Adenovirus-mediated delivery of a dominant-negative estrogen receptor gene in uterine leiomyoma cells abrogates estrogen- and progesterone-regulated gene expression.

CONTEXT: Human uterine leiomyomas are very common smooth muscle cell tumors that occur in reproductive-age women and are the leading reason for performing hysterectomies. The present study was conducted to explore the potential mechanism behind the effects exerted by dominant-negative estrogen receptors (DNERs) delivered by adenovirus to leiomyoma cells to ascertain the utility of DNERs as a novel strategy for treatment of uterine fibroids. OBJECTIVE AND METHODS: We investigated the ability of DNER to affect estrogen response element (ERE) activity induced by wild-type estrogen receptor (ER) by using the adenovirus ERE luciferase (Ad-ERE-luc) system in ELT3 cells and the effect of graded doses of DNER (10, 50, and 100 plaque-forming units/cell) on the expression of some selected genes controlling cultured human leiomyoma cell proliferation (cyclin D1, Cox2, PCNA, VEGF, and EGF), apoptosis (Bcl2 and Bax), estrogen metabolism (COMT), and extracellular matrix formation (MMP(1)) as well as progesterone receptors (A and B) were assessed using Western blot analysis. These genes are all regulated by estrogen and/or progesterone.

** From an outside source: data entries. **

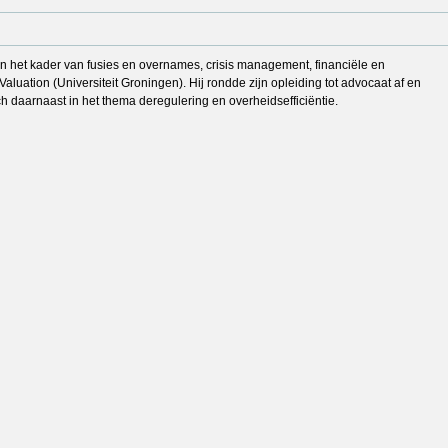
s in het kader van fusies en overnames, crisis management, financiële en
Valuation (Universiteit Groningen). Hij rondde zijn opleiding tot advocaat af en
h daarnaast in het thema deregulering en overheidsefficiëntie.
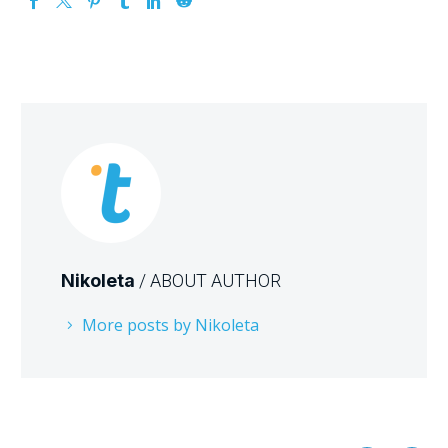
Nikoleta
/ ABOUT AUTHOR
More posts by Nikoleta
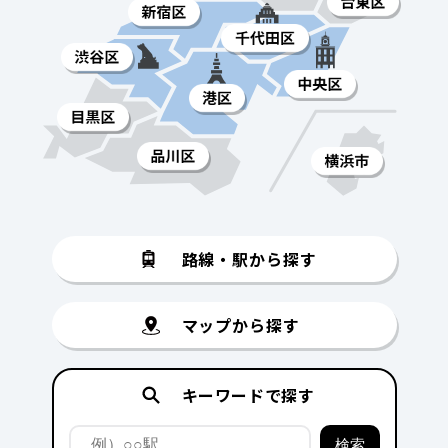
路線・駅から探す
マップから探す
キーワードで探す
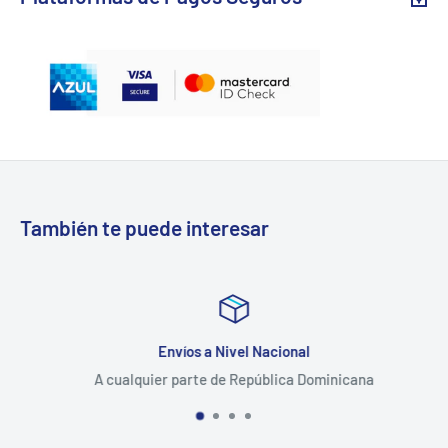
También te puede interesar
Envíos a Nivel Nacional
A cualquier parte de República Dominicana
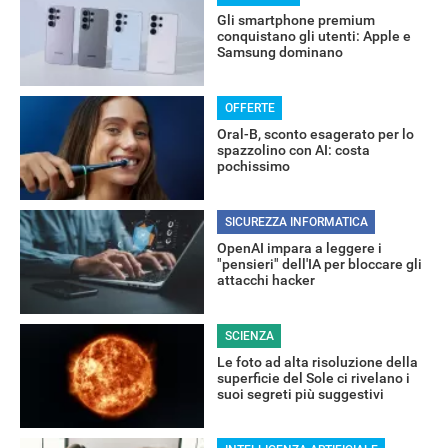
Gli smartphone premium
RECENSIONI
conquistano gli utenti: Apple e
Samsung dominano
OFFERTE
Oral-B, sconto esagerato per lo
spazzolino con AI: costa
pochissimo
SICUREZZA INFORMATICA
OpenAI impara a leggere i
"pensieri" dell'IA per bloccare gli
attacchi hacker
SCIENZA
Le foto ad alta risoluzione della
superficie del Sole ci rivelano i
suoi segreti più suggestivi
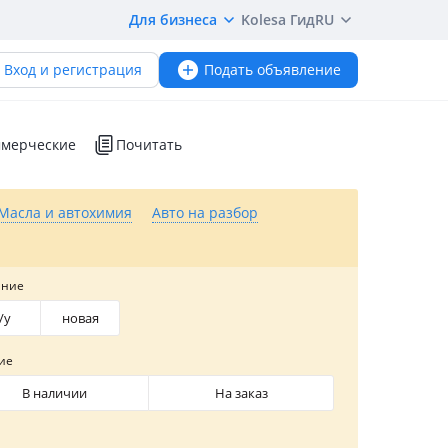
Для бизнеса
Kolesa Гид
RU
Вход и регистрация
Подать объявление
мерческие
Почитать
Масла и автохимия
Авто на разбор
яние
/y
новая
ие
В наличии
На заказ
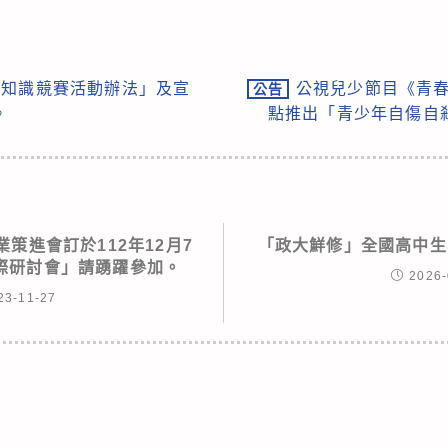
境知識競賽活動辦法」及宣
公視兒少節目《青春
公告
。
點推出「青少年自傷自
策進會訂於112年12月7
「政大鮮修」全國高中生
際研討會」請踴躍參加。
2026-
23-11-27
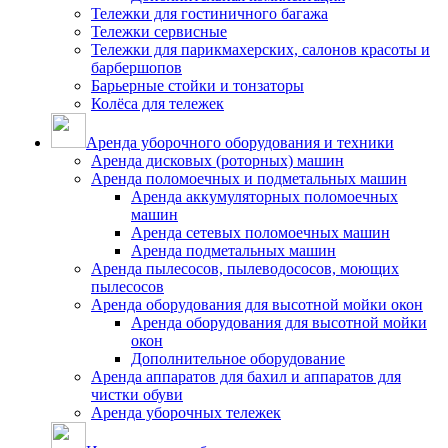
Тележки для гостиничного багажа
Тележки сервисные
Тележки для парикмахерских, салонов красоты и
барбершопов
Барьерные стойки и тонзаторы
Колёса для тележек
Аренда уборочного оборудования и техники
Аренда дисковых (роторных) машин
Аренда поломоечных и подметальных машин
Аренда аккумуляторных поломоечных
машин
Аренда сетевых поломоечных машин
Аренда подметальных машин
Аренда пылесосов, пылеводососов, моющих
пылесосов
Аренда оборудования для высотной мойки окон
Аренда оборудования для высотной мойки
окон
Дополнительное оборудование
Аренда аппаратов для бахил и аппаратов для
чистки обуви
Аренда уборочных тележек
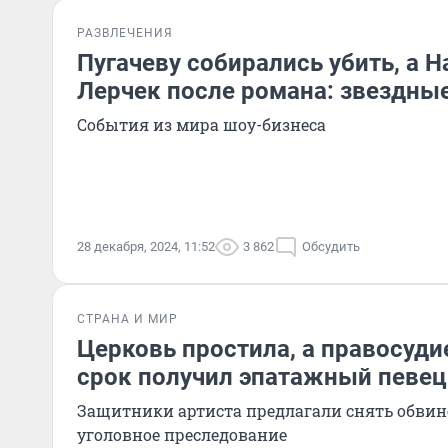
РАЗВЛЕЧЕНИЯ
Пугачеву собирались убить, а Н
Лерчек после романа: звездные
События из мира шоу-бизнеса
28 декабря, 2024, 11:52
3 862
Обсудить
СТРАНА И МИР
Церковь простила, а правосудие
срок получил эпатажный певе
Защитники артиста предлагали снять обвин
уголовное преследование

RESULTS: DNER has the ability to suppress the ERE luc activity induced by wild-type ER (P < 0.01) and significantly (P < 0.05) reverse the expression of all estrogen- and progesterone-regulated genes in this study.

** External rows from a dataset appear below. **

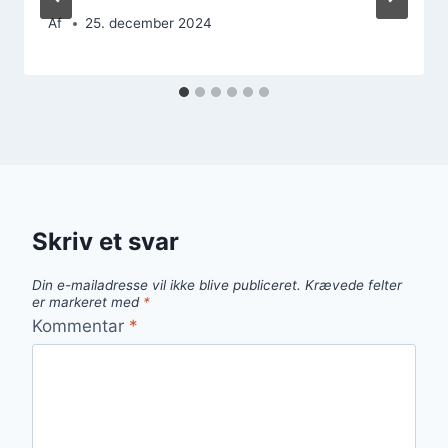
Af
25. december 2024
Skriv et svar
Din e-mailadresse vil ikke blive publiceret.
Krævede felter
er markeret med
*
Kommentar
*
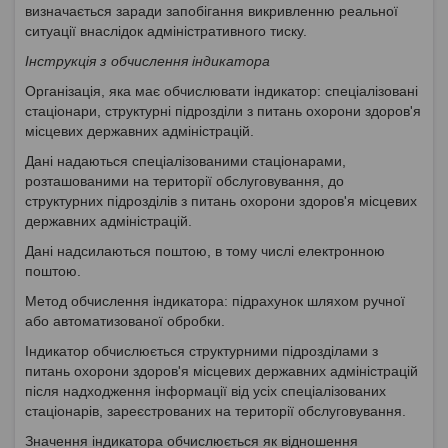
визначається заради запобігання викривленню реальної
ситуації внаслідок адміністративного тиску.
Інструкція з обчислення індикатора
Організація, яка має обчислювати індикатор: спеціалізовані
стаціонари, структурні підрозділи з питань охорони здоров'я
місцевих державних адміністрацій.
Дані надаються спеціалізованими стаціонарами,
розташованими на території обслуговування, до
структурних підрозділів з питань охорони здоров'я місцевих
державних адміністрацій.
Дані надсилаються поштою, в тому числі електронною
поштою.
Метод обчислення індикатора: підрахунок шляхом ручної
або автоматизованої обробки.
Індикатор обчислюється структурними підрозділами з
питань охорони здоров'я місцевих державних адміністрацій
після надходження інформації від усіх спеціалізованих
стаціонарів, зареєстрованих на території обслуговування.
Значення індикатора обчислюється як відношення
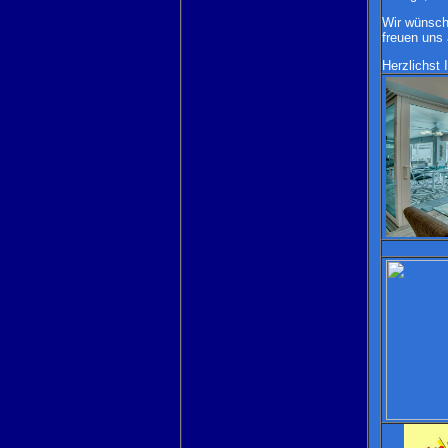
Wir wünsch
freuen uns
Herzlichst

CONCLUSIONS: These results suggest that interruption of the estrogen signaling pathway using DNER results in modulation of both estrogen- and progesterone-regulated genes that control leiomyoma cell apoptosis, proliferation, extracellular matrix formation, progesterone receptors, and estrogen metabolism, which might account for the DNER mechanism of action.